Now this is a tricky one. What is more plausible: A stable center, and the tops and bottoms switch places? Or three relatively stable groups where just the internal order switches? I do not know.

Rotterdam 2021: France B – 7.88 / 10

Now this looks like a clear mis-vote to me. A french jury member that ranks the swiss entry, which has been sung in french, last? Heresy. If we flip the votes from the semifinal, it suddenly looks a lot more in character. A clear blockhead candidate for me.

O wait! It’s Gilbert Marcellus! He is the reason this article exists in the first place.

Tel Aviv 2019: Sweden C – 7.92 / 10

We are creeping ever closer to the 8 point mark, and here we have another very clear case of Blockhead voting. If you do not trust me, trust the internet instead.

Lisbon 2018: Israel D – 8.67 / 10

Pointwise, we take a big leap forward with this one. What looked somewhat reversed before, looks like a complicated shoelace pattern after the ranks from the semifinal got switched. Definitely highly suspicious.

Stockholm 2016: Georgia B – 8.67 / 10

With the same score as the previous jury member, this one seems a lot clearer. Not entirely sure what is up with Latvia there (boop!), but either way we are looking at a clear case of Blockhead voting here.

Kyiv 2017: Portugal E – 8.75 / 10

The true atrocity here is not that we are dealing with a case of suspected Blockhead voting, but that this jury member seems to be immune to the saxyness of the moldovan entry.

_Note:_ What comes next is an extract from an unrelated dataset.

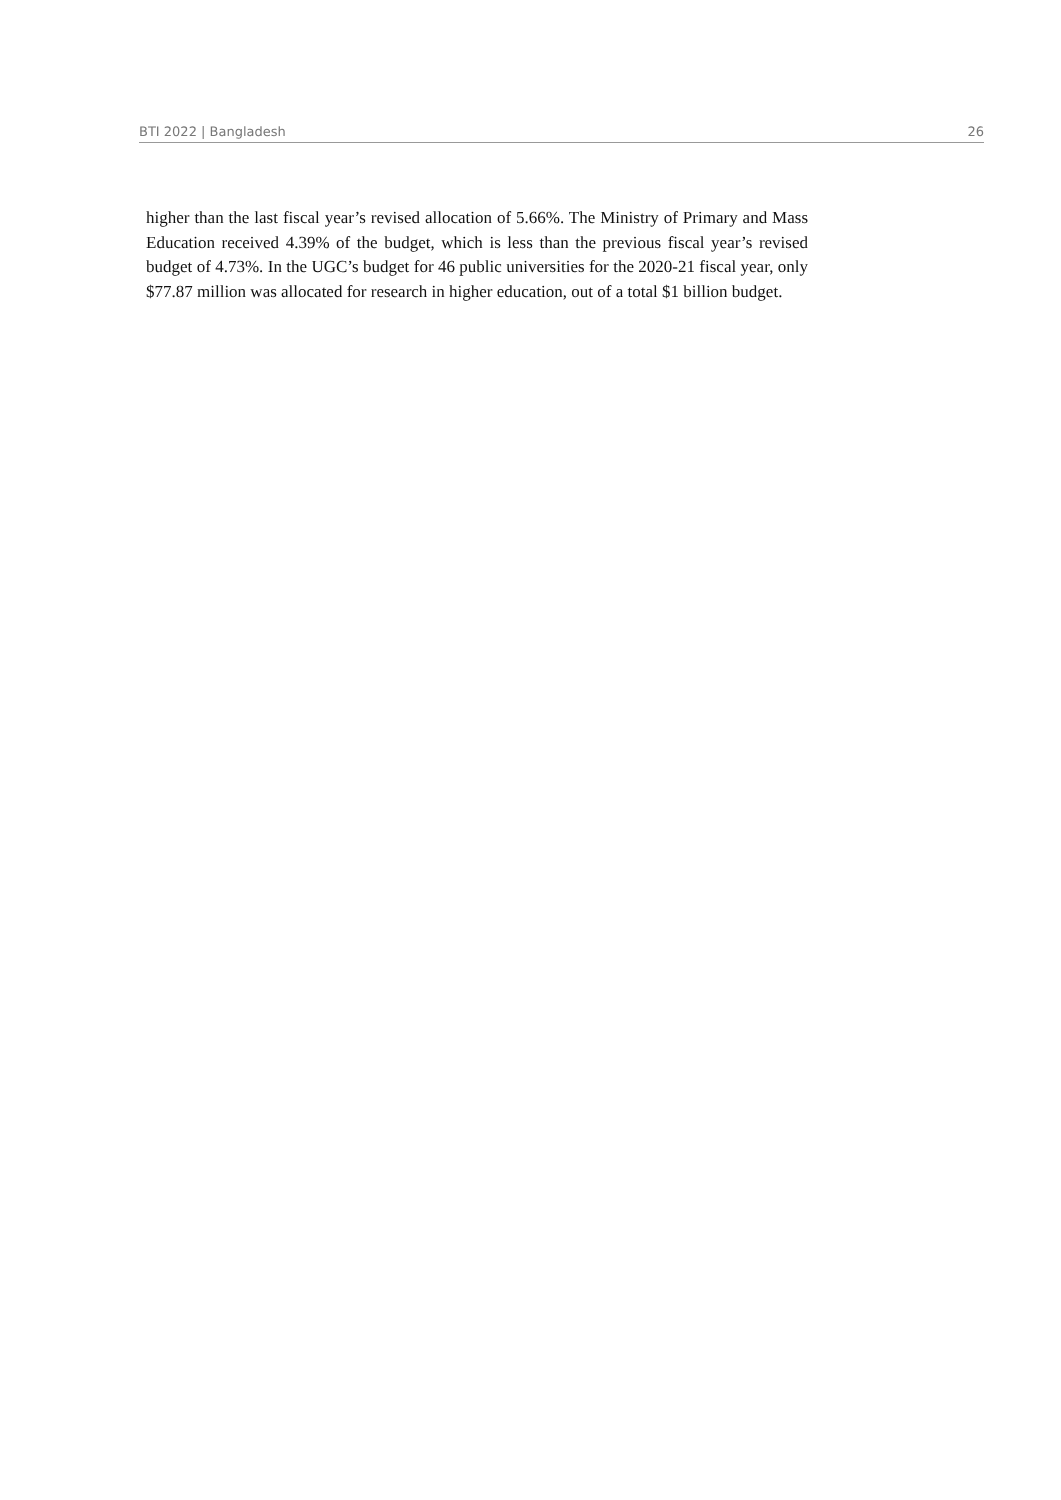BTI 2022 | Bangladesh 26
higher than the last fiscal year’s revised allocation of 5.66%. The Ministry of Primary and Mass Education received 4.39% of the budget, which is less than the previous fiscal year’s revised budget of 4.73%. In the UGC’s budget for 46 public universities for the 2020-21 fiscal year, only $77.87 million was allocated for research in higher education, out of a total $1 billion budget.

But hold up. The whole column for this jury member in the grand final looks suspicious. Ranking Croatia first, whereas most other Portuguese jury members rank it towards the end? The same with Romania and Ukraine? This is either spite voting against the other jury members, or an extremely rare case of reverse Blockhead voting. Amazing.

After that high we get to the grand final (hehe) of our investigation.

What we have seen so far included some highly suspicious cases, but our top scorer operates entirely on another level.

Here we go:

Tel Aviv 2019: Russia C – 9.83 / 10

Barely missing the highest achievable score of 10 / 10, this jury member clearly does not know their tops from their bottoms. This is so blatantly obvious, yet nobody seems to have picked up on it. Probably because ranking countries in reverse order seemed to be an ongoing theme in 2019. Who knows.

Conclusion

I don’t know, seems like we have had some success. Sadly.

Since jury members can obviously not be trusted with putting things into the correct order, and we can only detect it in some cases and only once it is too late, there is only one possible solution: The juries must be abolished. One more reason to add to the list.

  1. Where “ranking last in the semifinal” of course means the last rank that still advanced to the grand final. Remember, we’re only looking at entries that were ranked twice.
  2. For completeness: We use the sum of the squares of the numbers of places each entry changes from semifinal to final. We use the square instead of only the absolute value because that puts emphasis on big changes over little changes – bigger number, much bigger square value.